Upper Sections: "Dedicated unto the Lord. Donation of the woman Marara(?), Blessed among women, daughter of the Rabbi,m the honorable R. Moshe Sellam, in honor of the good name, Dawud son to Yitzhak son of Dawud Choudroun, May his Rock protect him and sustain him. So mait be his will. And .... for the repose of the soul of Yitzhak son of Dawud, May he live......, Choukroun, May his rest be eternal, May his soul be bound up in the bundle of life. And for the repose of the soul of Moshe son of Sellam, May his rest be eternal."
Rimmon B: Upper Sections: "And for the repose of the soul of the Woman Ma'eir(?), wife of Moshe son of Dawud Sellam. These, the Torah Finials, were made to embellish with the Torah Scroll, by a distinguished artisan, engraved, ornamented and gilded.

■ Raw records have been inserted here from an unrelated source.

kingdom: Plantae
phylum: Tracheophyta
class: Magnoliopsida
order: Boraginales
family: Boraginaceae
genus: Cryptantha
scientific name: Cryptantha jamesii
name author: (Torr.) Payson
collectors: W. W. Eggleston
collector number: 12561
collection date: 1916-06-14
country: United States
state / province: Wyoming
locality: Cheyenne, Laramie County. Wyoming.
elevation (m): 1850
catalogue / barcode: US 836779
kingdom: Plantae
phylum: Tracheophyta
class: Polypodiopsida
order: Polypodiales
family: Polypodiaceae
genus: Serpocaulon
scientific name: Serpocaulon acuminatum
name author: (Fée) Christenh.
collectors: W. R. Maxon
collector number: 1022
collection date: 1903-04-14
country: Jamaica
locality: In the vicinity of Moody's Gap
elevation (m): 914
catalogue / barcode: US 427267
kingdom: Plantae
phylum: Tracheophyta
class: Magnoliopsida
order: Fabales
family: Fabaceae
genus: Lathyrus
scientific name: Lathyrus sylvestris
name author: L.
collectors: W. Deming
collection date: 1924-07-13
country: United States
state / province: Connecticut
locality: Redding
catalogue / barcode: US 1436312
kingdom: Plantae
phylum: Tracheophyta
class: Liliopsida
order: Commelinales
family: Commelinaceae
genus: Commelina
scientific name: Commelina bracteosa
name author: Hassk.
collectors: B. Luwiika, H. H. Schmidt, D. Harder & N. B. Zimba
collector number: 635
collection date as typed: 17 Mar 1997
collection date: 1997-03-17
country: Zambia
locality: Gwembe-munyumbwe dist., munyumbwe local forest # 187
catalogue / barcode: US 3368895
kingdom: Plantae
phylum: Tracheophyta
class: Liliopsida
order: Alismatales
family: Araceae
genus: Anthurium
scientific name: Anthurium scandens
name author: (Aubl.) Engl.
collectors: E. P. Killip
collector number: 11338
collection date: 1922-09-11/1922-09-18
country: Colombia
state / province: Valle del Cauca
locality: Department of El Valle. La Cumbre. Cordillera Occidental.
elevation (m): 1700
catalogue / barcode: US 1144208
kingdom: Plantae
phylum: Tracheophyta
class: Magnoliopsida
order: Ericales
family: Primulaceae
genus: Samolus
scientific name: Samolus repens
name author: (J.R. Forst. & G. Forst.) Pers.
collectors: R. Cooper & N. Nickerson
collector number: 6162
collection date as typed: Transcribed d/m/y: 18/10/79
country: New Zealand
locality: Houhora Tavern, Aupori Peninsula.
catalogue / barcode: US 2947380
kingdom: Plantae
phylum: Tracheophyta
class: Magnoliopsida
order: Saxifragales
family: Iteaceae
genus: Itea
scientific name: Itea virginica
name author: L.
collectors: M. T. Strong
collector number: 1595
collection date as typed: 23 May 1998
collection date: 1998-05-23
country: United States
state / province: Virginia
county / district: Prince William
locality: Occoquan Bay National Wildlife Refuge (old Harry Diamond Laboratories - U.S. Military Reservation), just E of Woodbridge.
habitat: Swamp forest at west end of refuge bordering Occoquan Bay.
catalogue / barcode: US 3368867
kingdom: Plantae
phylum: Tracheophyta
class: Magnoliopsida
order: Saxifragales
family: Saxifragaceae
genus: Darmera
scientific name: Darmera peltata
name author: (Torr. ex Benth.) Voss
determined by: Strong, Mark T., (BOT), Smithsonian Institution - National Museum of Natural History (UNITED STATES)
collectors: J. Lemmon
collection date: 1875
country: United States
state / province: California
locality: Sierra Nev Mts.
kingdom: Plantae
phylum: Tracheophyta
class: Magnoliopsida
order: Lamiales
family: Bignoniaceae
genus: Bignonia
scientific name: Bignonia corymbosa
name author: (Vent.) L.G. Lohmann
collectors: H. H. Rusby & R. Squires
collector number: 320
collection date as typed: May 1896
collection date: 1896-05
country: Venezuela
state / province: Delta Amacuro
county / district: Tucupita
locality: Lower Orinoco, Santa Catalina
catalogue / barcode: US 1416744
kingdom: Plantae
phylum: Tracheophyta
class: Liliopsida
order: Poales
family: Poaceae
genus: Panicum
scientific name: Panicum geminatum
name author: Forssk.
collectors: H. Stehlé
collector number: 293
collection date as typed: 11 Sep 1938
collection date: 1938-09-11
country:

A bell and a pomegranate, a bell and a pomegranate...on...(?)"
On Stems: "On 'For thereby you shall have life and shall long endure upon the soil' in the month of Elul, which stimulates repentance, the year 5659 of the reckoning of creation"
Note: The dating "For thereby......" is from the last verse of the weekly portion for the last week of the Jewish year, called "Nitzavim" (Deuteronomy 29:9-30:20. Thus, these Torah Finials were dedicated on the Sabbath, Elul 27, 5659 == Saturday, September 2, 1898.
Note also that both stems have been resoldered to the bodies, during which repair the ends of the line of the script were somewhat damaged.